Tout en parlant ainsi, Diégo avait atteint de nouveau son portefeuille et en tirait un acte en blanc portant le seing de Robespierre, surmonté des mots : « Pleins pouvoirs ». Il en prit encore trois autres de même forme. Le premier était revêtu de la signature de Collot-d’Herbois, le second de celle de Saint-Just, le troisième de celle de Billaud-Varennes. Tous ces pouvoirs étaient donnés au nom du Comité de salut public et du Comité de sûreté générale. Diégo les réunit tous les quatre et les plaça sous les yeux de Carrier qui, stupéfait et atterré, n’osait bouger de place ni prononcer un mot.
– Tu vois, continua Diégo, que je suis en mesure. Je puis te faire jeter en prison si bon me semble, et si tu osais attenter à ma liberté, le Comité t’en demanderait compte. Donc, oublions ce petit mouvement de mauvaise humeur et concluons. Je vais être clair et précis.
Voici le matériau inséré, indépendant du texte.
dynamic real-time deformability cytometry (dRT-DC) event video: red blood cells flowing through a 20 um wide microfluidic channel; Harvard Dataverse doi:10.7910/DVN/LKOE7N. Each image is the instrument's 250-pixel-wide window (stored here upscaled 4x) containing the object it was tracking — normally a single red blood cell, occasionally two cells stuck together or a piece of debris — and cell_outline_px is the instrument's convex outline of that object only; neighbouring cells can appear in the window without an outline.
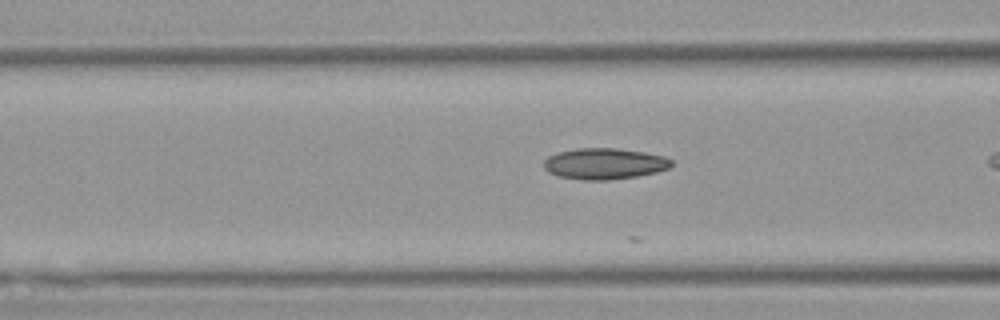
{"species": "Egyptian fruit bat (a non-hibernating species)", "species_latin": "Rousettus aegyptiacus", "temperature_condition": "warm", "stored_images_in_passage": 9, "camera_frame_rate_fps": 3000, "um_per_image_px": 0.085, "animal": {"sex": "female"}, "frame": {"image": 1, "passage_image": 4, "time_ms": 1.0, "image_size_px": [1000, 320], "cell_outline_px": [[672, 164], [668, 168], [656, 172], [636, 176], [608, 180], [584, 180], [560, 176], [548, 172], [544, 168], [544, 160], [548, 156], [556, 152], [576, 148], [616, 148], [644, 152], [664, 156], [672, 160]], "centroid_in_image_um": [51.35, 13.9], "position_along_channel_um": 115.2, "area_um2": 23.12}}
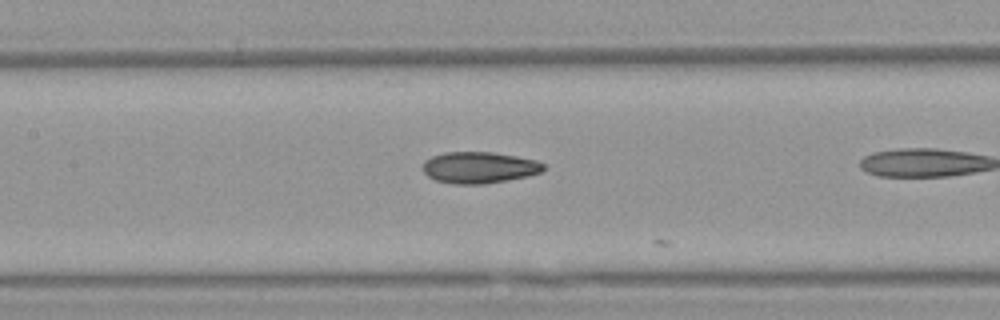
{"frame": {"image": 2, "passage_image": 8, "time_ms": 2.333, "image_size_px": [1000, 320], "cell_outline_px": [[544, 172], [528, 176], [484, 184], [456, 184], [436, 180], [428, 176], [424, 172], [424, 160], [432, 156], [444, 152], [492, 152], [516, 156], [536, 160], [544, 164]], "centroid_in_image_um": [40.75, 14.23], "position_along_channel_um": 166.7, "area_um2": 22.08}}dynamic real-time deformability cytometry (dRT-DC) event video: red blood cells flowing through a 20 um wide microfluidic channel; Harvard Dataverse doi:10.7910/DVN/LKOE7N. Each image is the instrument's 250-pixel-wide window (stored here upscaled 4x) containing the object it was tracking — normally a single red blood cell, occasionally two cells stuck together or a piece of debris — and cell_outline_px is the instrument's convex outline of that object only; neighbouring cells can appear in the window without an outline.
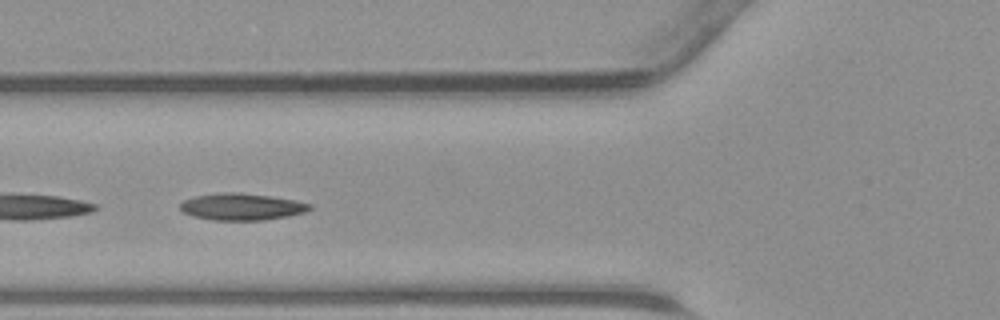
{"species": "common noctule bat (a hibernating species)", "species_latin": "Nyctalus noctula", "temperature_condition": "warm", "stored_images_in_passage": 11, "camera_frame_rate_fps": 3000, "um_per_image_px": 0.085, "animal": {"sex": "male", "body_mass_g": 23.1, "forearm_length_mm": 52.7}, "frame": {"image": 1, "passage_image": 7, "time_ms": 2.0, "image_size_px": [1000, 320], "cell_outline_px": [[312, 208], [304, 212], [288, 216], [264, 220], [212, 220], [192, 216], [184, 212], [180, 208], [180, 204], [184, 200], [196, 196], [220, 192], [232, 192], [268, 196], [296, 200], [312, 204]], "centroid_in_image_um": [20.54, 17.58], "position_along_channel_um": 105.3, "area_um2": 20.11}}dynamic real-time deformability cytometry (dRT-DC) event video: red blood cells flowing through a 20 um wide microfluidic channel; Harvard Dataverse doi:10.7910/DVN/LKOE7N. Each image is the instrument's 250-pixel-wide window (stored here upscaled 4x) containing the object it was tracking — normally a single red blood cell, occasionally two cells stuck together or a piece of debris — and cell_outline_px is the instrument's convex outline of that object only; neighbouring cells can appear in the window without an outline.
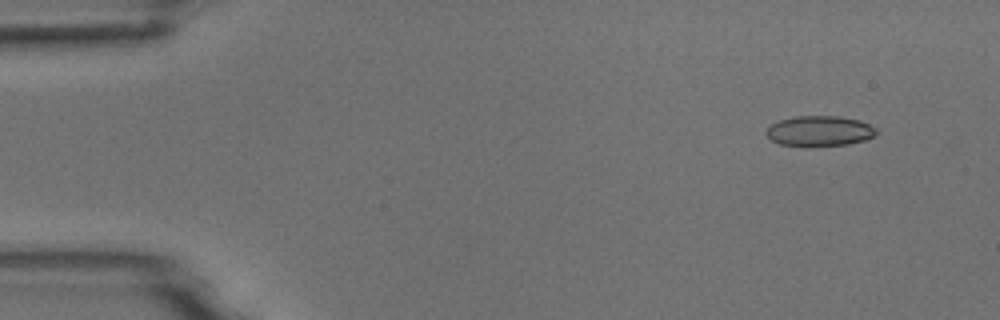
{"species": "common noctule bat (a hibernating species)", "species_latin": "Nyctalus noctula", "temperature_condition": "room temperature", "stored_images_in_passage": 6, "camera_frame_rate_fps": 3000, "um_per_image_px": 0.085, "animal": {"sex": "male", "body_mass_g": 18.8}, "frame": {"image": 1, "passage_image": 2, "time_ms": 1.333, "image_size_px": [1000, 320], "cell_outline_px": [[880, 132], [864, 140], [848, 144], [808, 148], [780, 144], [772, 140], [764, 132], [772, 124], [780, 120], [796, 116], [840, 116], [860, 120], [876, 128]], "centroid_in_image_um": [69.66, 11.16], "position_along_channel_um": 15.3, "area_um2": 19.83}}
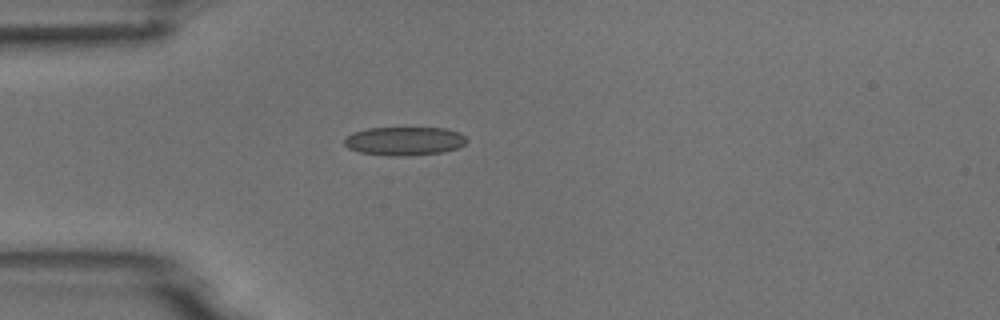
{"frame": {"image": 2, "passage_image": 5, "time_ms": 4.667, "image_size_px": [1000, 320], "cell_outline_px": [[468, 140], [464, 144], [456, 148], [444, 152], [396, 156], [388, 156], [360, 152], [348, 148], [344, 144], [344, 140], [352, 132], [368, 128], [444, 128], [460, 132]], "centroid_in_image_um": [34.37, 11.98], "position_along_channel_um": 50.6, "area_um2": 20.29}}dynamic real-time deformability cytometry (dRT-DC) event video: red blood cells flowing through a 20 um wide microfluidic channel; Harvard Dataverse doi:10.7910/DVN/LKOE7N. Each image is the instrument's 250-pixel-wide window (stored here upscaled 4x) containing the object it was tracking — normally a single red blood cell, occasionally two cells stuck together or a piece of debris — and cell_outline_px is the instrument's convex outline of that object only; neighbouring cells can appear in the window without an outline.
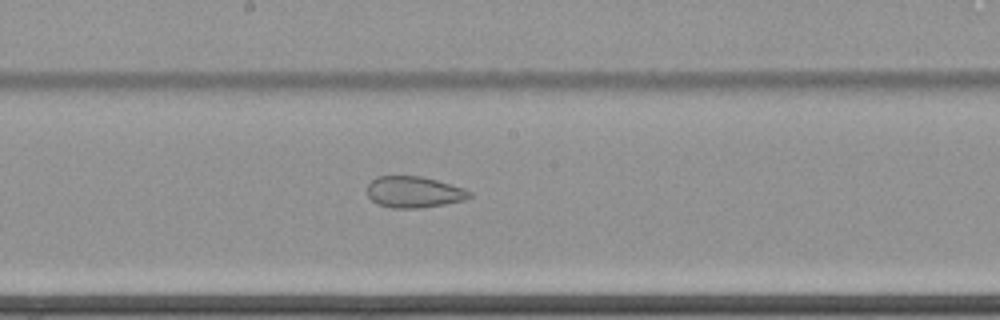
{"species": "common noctule bat (a hibernating species)", "species_latin": "Nyctalus noctula", "temperature_condition": "cold", "stored_images_in_passage": 42, "camera_frame_rate_fps": 3000, "um_per_image_px": 0.085, "animal": {"sex": "female", "body_mass_g": 22.7, "forearm_length_mm": 54.2}, "frame": {"image": 1, "passage_image": 22, "time_ms": 7.0, "image_size_px": [1000, 320], "cell_outline_px": [[472, 196], [464, 200], [444, 204], [420, 208], [388, 208], [376, 204], [368, 196], [368, 184], [376, 176], [420, 176], [436, 180], [464, 188], [472, 192]], "centroid_in_image_um": [35.17, 16.33], "position_along_channel_um": 213.0, "area_um2": 18.73}}
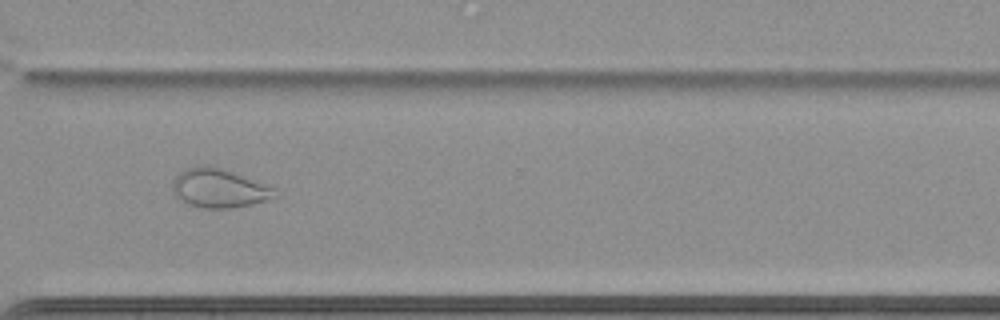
{"frame": {"image": 2, "passage_image": 34, "time_ms": 11.0, "image_size_px": [1000, 320], "cell_outline_px": [[280, 188], [268, 200], [252, 204], [232, 208], [204, 208], [192, 204], [176, 196], [172, 192], [172, 184], [176, 176], [184, 168], [200, 164], [212, 164]], "centroid_in_image_um": [18.66, 15.95], "position_along_channel_um": 351.9, "area_um2": 23.58}}
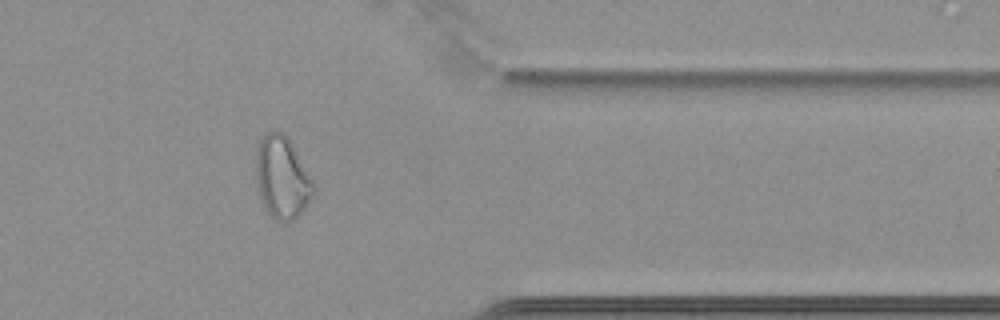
{"frame": {"image": 3, "passage_image": 38, "time_ms": 12.333, "image_size_px": [1000, 320], "cell_outline_px": [[316, 192], [304, 208], [292, 220], [284, 224], [268, 216], [256, 192], [256, 144], [272, 128], [280, 132], [292, 144], [316, 184]], "centroid_in_image_um": [23.96, 15.13], "position_along_channel_um": 387.4, "area_um2": 28.21}}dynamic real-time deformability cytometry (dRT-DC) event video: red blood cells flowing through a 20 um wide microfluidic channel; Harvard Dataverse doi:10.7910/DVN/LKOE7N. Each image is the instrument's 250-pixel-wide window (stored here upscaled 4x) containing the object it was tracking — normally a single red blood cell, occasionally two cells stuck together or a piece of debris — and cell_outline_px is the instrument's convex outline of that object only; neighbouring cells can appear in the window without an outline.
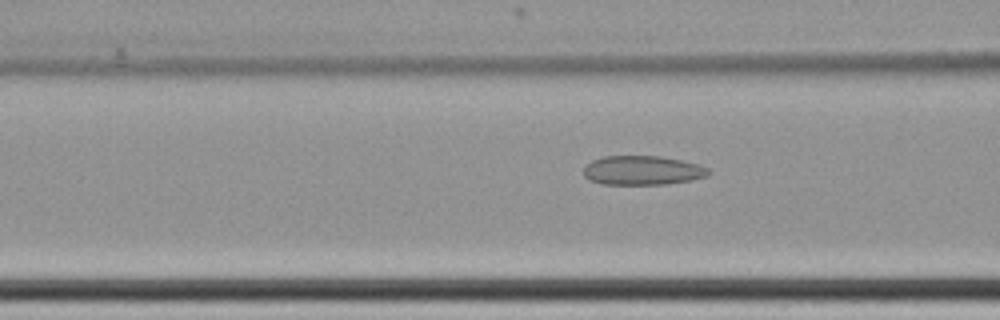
{"species": "common noctule bat (a hibernating species)", "species_latin": "Nyctalus noctula", "temperature_condition": "cold", "stored_images_in_passage": 62, "camera_frame_rate_fps": 3000, "um_per_image_px": 0.085, "animal": {"sex": "female", "body_mass_g": 22.7, "forearm_length_mm": 54.2}, "frame": {"image": 1, "passage_image": 27, "time_ms": 8.667, "image_size_px": [1000, 320], "cell_outline_px": [[712, 172], [708, 176], [692, 180], [668, 184], [600, 184], [588, 180], [584, 176], [584, 168], [592, 160], [604, 156], [660, 156], [700, 164], [708, 168]], "centroid_in_image_um": [54.64, 14.49], "position_along_channel_um": 112.0, "area_um2": 21.44}}
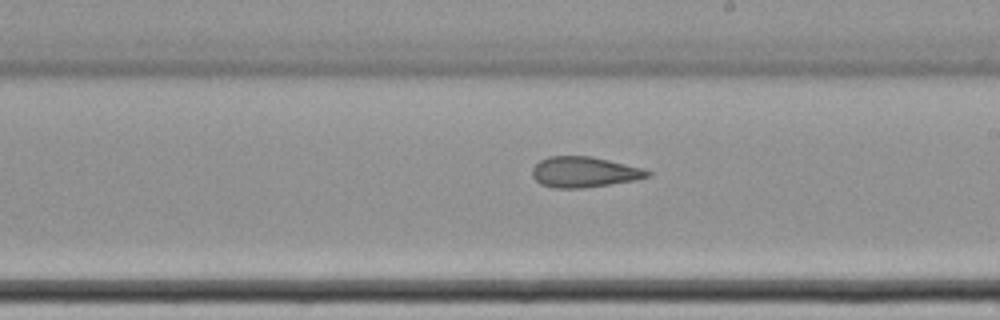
{"frame": {"image": 2, "passage_image": 38, "time_ms": 12.333, "image_size_px": [1000, 320], "cell_outline_px": [[652, 176], [636, 180], [584, 188], [552, 188], [540, 184], [532, 176], [532, 168], [540, 160], [548, 156], [592, 156], [644, 168], [652, 172]], "centroid_in_image_um": [49.67, 14.62], "position_along_channel_um": 239.3, "area_um2": 20.81}}
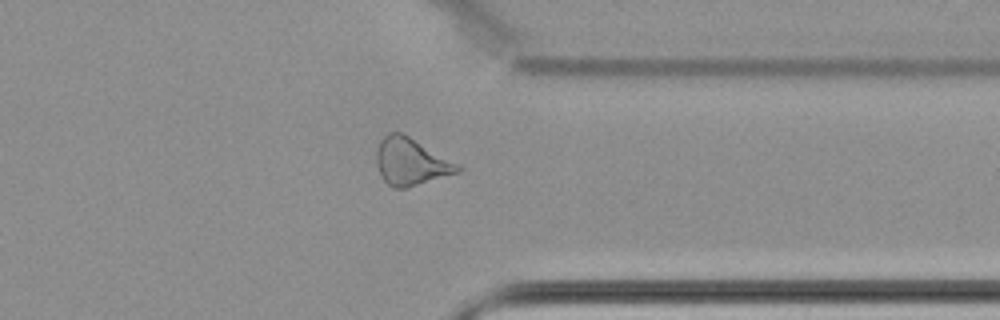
{"frame": {"image": 3, "passage_image": 50, "time_ms": 16.333, "image_size_px": [1000, 320], "cell_outline_px": [[464, 168], [460, 172], [408, 188], [392, 188], [384, 180], [376, 164], [376, 148], [380, 140], [388, 132], [400, 132], [408, 136], [460, 164]], "centroid_in_image_um": [34.94, 13.76], "position_along_channel_um": 376.5, "area_um2": 22.48}, "authors_computed_cell_mechanics": {"area_um2": 23.3801, "velocity_mm_per_s": 3.469, "shape_relaxation_time_tau1_ms": null, "shape_relaxation_time_tau2_ms": 3.2525, "deformation_change_tau1": null, "deformation_change_tau2": 0.1259}}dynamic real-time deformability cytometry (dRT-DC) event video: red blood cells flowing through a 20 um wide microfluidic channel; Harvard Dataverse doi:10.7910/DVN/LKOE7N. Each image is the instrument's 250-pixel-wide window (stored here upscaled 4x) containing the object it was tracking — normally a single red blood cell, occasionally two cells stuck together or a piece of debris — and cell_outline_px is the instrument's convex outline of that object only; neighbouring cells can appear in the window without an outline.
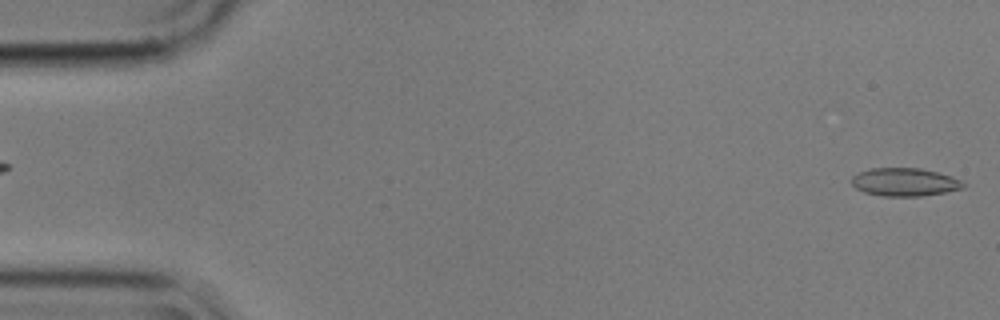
{"species": "common noctule bat (a hibernating species)", "species_latin": "Nyctalus noctula", "temperature_condition": "cold", "stored_images_in_passage": 11, "camera_frame_rate_fps": 3000, "um_per_image_px": 0.085, "animal": {"sex": "male", "body_mass_g": 17.9}, "frame": {"image": 1, "passage_image": 1, "time_ms": 0.0, "image_size_px": [1000, 320], "cell_outline_px": [[964, 188], [944, 192], [920, 196], [884, 196], [864, 192], [856, 188], [852, 184], [852, 176], [860, 172], [872, 168], [920, 168], [952, 176], [960, 180], [964, 184]], "centroid_in_image_um": [76.89, 15.47], "position_along_channel_um": 8.1, "area_um2": 18.09}}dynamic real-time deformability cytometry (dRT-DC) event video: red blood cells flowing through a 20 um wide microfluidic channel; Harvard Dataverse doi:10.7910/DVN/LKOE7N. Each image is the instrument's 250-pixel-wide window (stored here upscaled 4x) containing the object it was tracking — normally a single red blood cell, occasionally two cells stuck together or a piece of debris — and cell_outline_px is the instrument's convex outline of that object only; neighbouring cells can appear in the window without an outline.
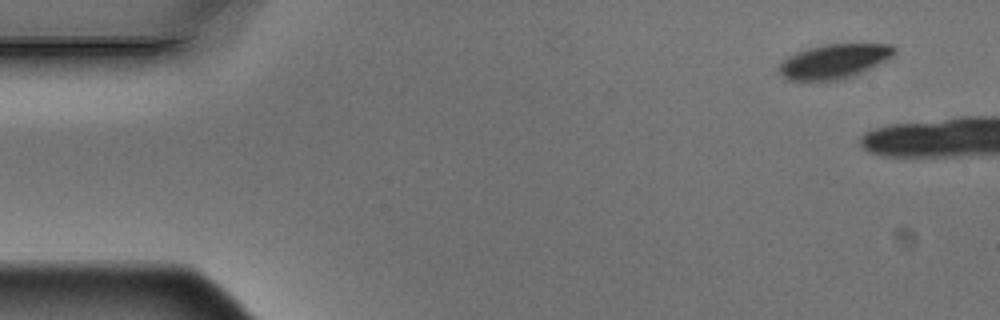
{"species": "Egyptian fruit bat (a non-hibernating species)", "species_latin": "Rousettus aegyptiacus", "temperature_condition": "warm", "stored_images_in_passage": 3, "camera_frame_rate_fps": 3000, "um_per_image_px": 0.085, "animal": {"sex": "male"}, "frame": {"image": 1, "passage_image": 1, "time_ms": 0.0, "image_size_px": [1000, 320], "cell_outline_px": [[896, 52], [892, 56], [852, 76], [836, 80], [788, 80], [780, 72], [780, 64], [788, 56], [796, 52], [808, 48], [828, 44], [892, 44], [896, 48]], "centroid_in_image_um": [70.9, 5.19], "position_along_channel_um": 14.1, "area_um2": 22.54}}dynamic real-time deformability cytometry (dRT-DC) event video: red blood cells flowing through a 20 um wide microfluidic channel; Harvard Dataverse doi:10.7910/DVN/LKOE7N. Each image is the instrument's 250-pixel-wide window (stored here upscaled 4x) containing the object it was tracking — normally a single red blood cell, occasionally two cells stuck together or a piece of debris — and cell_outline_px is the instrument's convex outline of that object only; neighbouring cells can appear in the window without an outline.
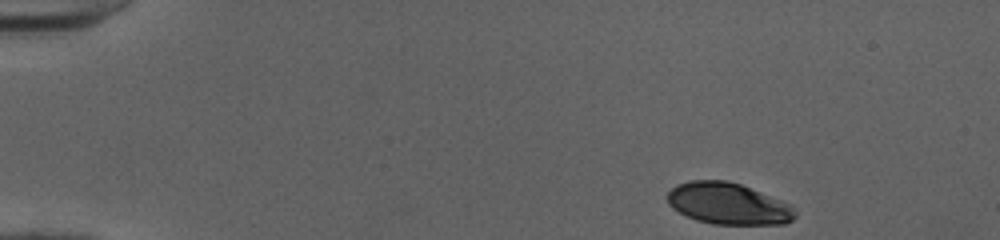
{"species": "human", "species_latin": "Homo sapiens", "temperature_condition": "cold", "stored_images_in_passage": 46, "camera_frame_rate_fps": 3000, "um_per_image_px": 0.085, "donor": {"sex": "female"}, "frame": {"image": 1, "passage_image": 1, "time_ms": 0.0, "image_size_px": [1000, 240], "cell_outline_px": [[796, 216], [792, 220], [784, 224], [712, 224], [696, 220], [672, 208], [668, 204], [668, 192], [676, 184], [688, 180], [728, 180], [740, 184], [792, 204], [796, 212]], "centroid_in_image_um": [61.9, 17.3], "position_along_channel_um": 23.1, "area_um2": 31.04}}
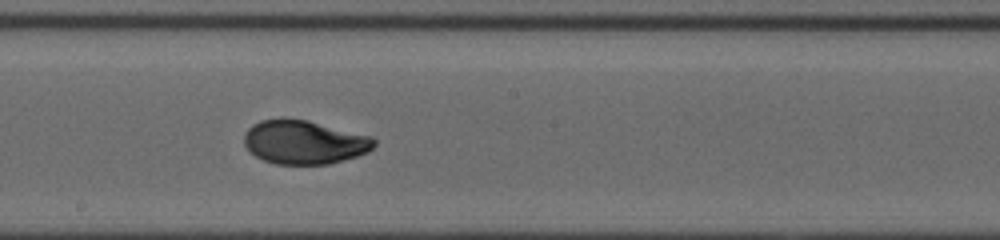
{"frame": {"image": 2, "passage_image": 24, "time_ms": 7.667, "image_size_px": [1000, 240], "cell_outline_px": [[376, 144], [368, 152], [356, 156], [328, 164], [276, 164], [264, 160], [248, 152], [244, 144], [244, 132], [252, 124], [260, 120], [308, 120], [372, 136], [376, 140]], "centroid_in_image_um": [25.85, 12.09], "position_along_channel_um": 222.3, "area_um2": 33.0}}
Tu voles ici ; je prétends voler avec toi. Seulement, nous organiserons la chose sur un pied plus convenable. Tu entends ?
– Oui ! répondit Carrier, qui reprit courage en voyant la tournure que Diégo donnait à la conversation.
– Malgré mes pouvoirs, tu pourrais me nuire en faisant égorger le marquis de Loc-Ronan, et c’est cette circonstance qui me décide à parler comme je le fais. Tu as dû songer déjà que ce qui se passe ne peut durer. Il arrivera un moment où la réaction renversera le pouvoir. Ce jour-là, nous serons tous perdus. Il s’agit simplement de parer à l’événement en s’y prenant adroitement d’avance. Nous sommes en position, profitons-en. Engraissons-nous, enrichissons-nous, pillons, prenons, et, l’heure venue, sauvons-nous !
– Les aristocrates sont ruinés ! répondit Carrier.
– Pas tous, et les négociants ne le sont qu’à demi !
– Mais ce Loc-Ronan ?
– Ce Loc-Ronan, entre nos mains, nous rapportera trois ou quatre millions. Aide-moi, et je t’abandonne un tiers, quelle que soit la somme.
– Je veux moitié ! dit Carrier en se levant.
– Allons donc ! Te voilà revenu à de bons sentiments !
– À une condition.
– Laquelle ?
– Bah ! laisse-moi faire, et nous garderons tout pour nous deux.
– Soit.
– C’est convenu ?
– Arrêté.
– Je savais bien que nous finirions par nous entendre.
– Eh bien ! va vite à l’entrepôt ; assure-toi que ton ci-devant n’est pas mort, et dépêchons.
– Tu es pressé maintenant ?
– Autant que toi. Mais, continua Carrier en réfléchissant, explique-moi comment nous pourrons tirer quatre millions du marquis ?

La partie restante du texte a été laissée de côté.